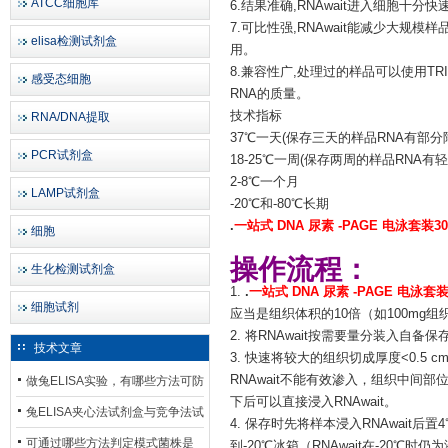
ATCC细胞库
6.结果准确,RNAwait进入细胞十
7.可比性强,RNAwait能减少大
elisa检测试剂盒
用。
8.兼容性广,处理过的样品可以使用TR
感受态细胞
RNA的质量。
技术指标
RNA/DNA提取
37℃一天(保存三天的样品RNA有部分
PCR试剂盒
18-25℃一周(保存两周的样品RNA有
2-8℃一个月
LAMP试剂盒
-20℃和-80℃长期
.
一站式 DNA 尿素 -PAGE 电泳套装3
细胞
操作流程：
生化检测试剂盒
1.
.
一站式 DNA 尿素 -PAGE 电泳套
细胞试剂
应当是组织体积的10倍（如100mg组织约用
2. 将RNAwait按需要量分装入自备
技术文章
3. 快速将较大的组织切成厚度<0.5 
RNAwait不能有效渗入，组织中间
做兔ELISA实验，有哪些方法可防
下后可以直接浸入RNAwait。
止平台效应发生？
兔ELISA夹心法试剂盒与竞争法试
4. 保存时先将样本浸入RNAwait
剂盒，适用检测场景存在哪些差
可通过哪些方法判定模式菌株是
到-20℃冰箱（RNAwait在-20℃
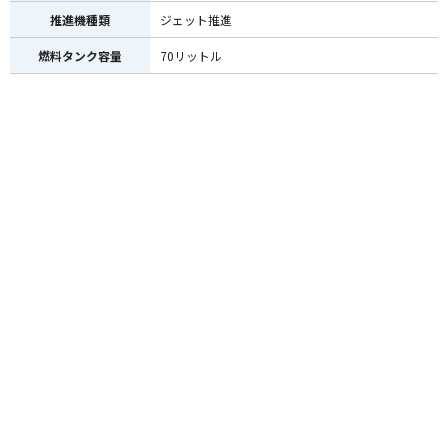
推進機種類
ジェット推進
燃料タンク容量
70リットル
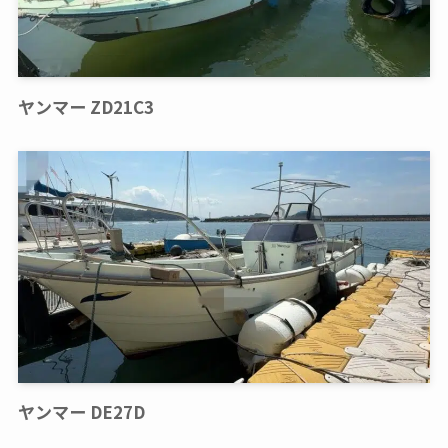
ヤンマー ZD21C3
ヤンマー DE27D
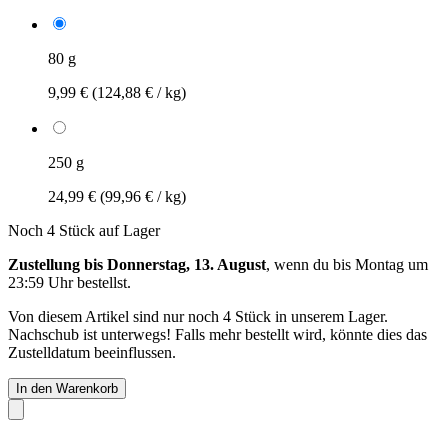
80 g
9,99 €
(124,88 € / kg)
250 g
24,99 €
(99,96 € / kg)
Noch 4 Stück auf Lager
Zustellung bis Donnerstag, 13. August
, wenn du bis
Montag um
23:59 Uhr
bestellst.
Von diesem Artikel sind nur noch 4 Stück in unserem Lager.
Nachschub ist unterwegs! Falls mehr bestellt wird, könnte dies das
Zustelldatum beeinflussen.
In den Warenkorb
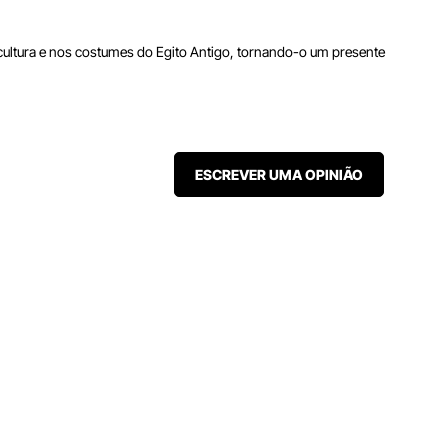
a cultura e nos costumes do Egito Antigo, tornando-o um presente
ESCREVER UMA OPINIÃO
┄┄┄┄┄┄┄┄┄┄
Where the line holding "做兔ELISA实验，有哪些方法可防" appears, start copying, and continue exactly through the last line of the listing, both ends included, skipping the pictures.

### Output for this task:
做兔ELISA实验，有哪些方法可防
下后可以直接浸入RNAwait。
止平台效应发生？
兔ELISA夹心法试剂盒与竞争法试
4. 保存时先将样本浸入RNAwait
剂盒，适用检测场景存在哪些差
可通过哪些方法判定模式菌株是
到-20℃冰箱（RNAwait在-20℃
推進機種類
ジェット推進
燃料タンク容量
70リットル
ヤンマー ZD21C3
ヤンマー DE27D
80 g
9,99 €
(124,88 € / kg)
250 g
24,99 €
(99,96 € / kg)
Noch 4 Stück auf Lager
Zustellung bis Donnerstag, 13. August
, wenn du bis
Montag um
23:59 Uhr
bestellst.
Von diesem Artikel sind nur noch 4 Stück in unserem Lager.
Nachschub ist unterwegs! Falls mehr bestellt wird, könnte dies das
Zustelldatum beeinflussen.
In den Warenkorb
a cultura e nos costumes do Egito Antigo, tornando-o um presente
ESCREVER UMA OPINIÃO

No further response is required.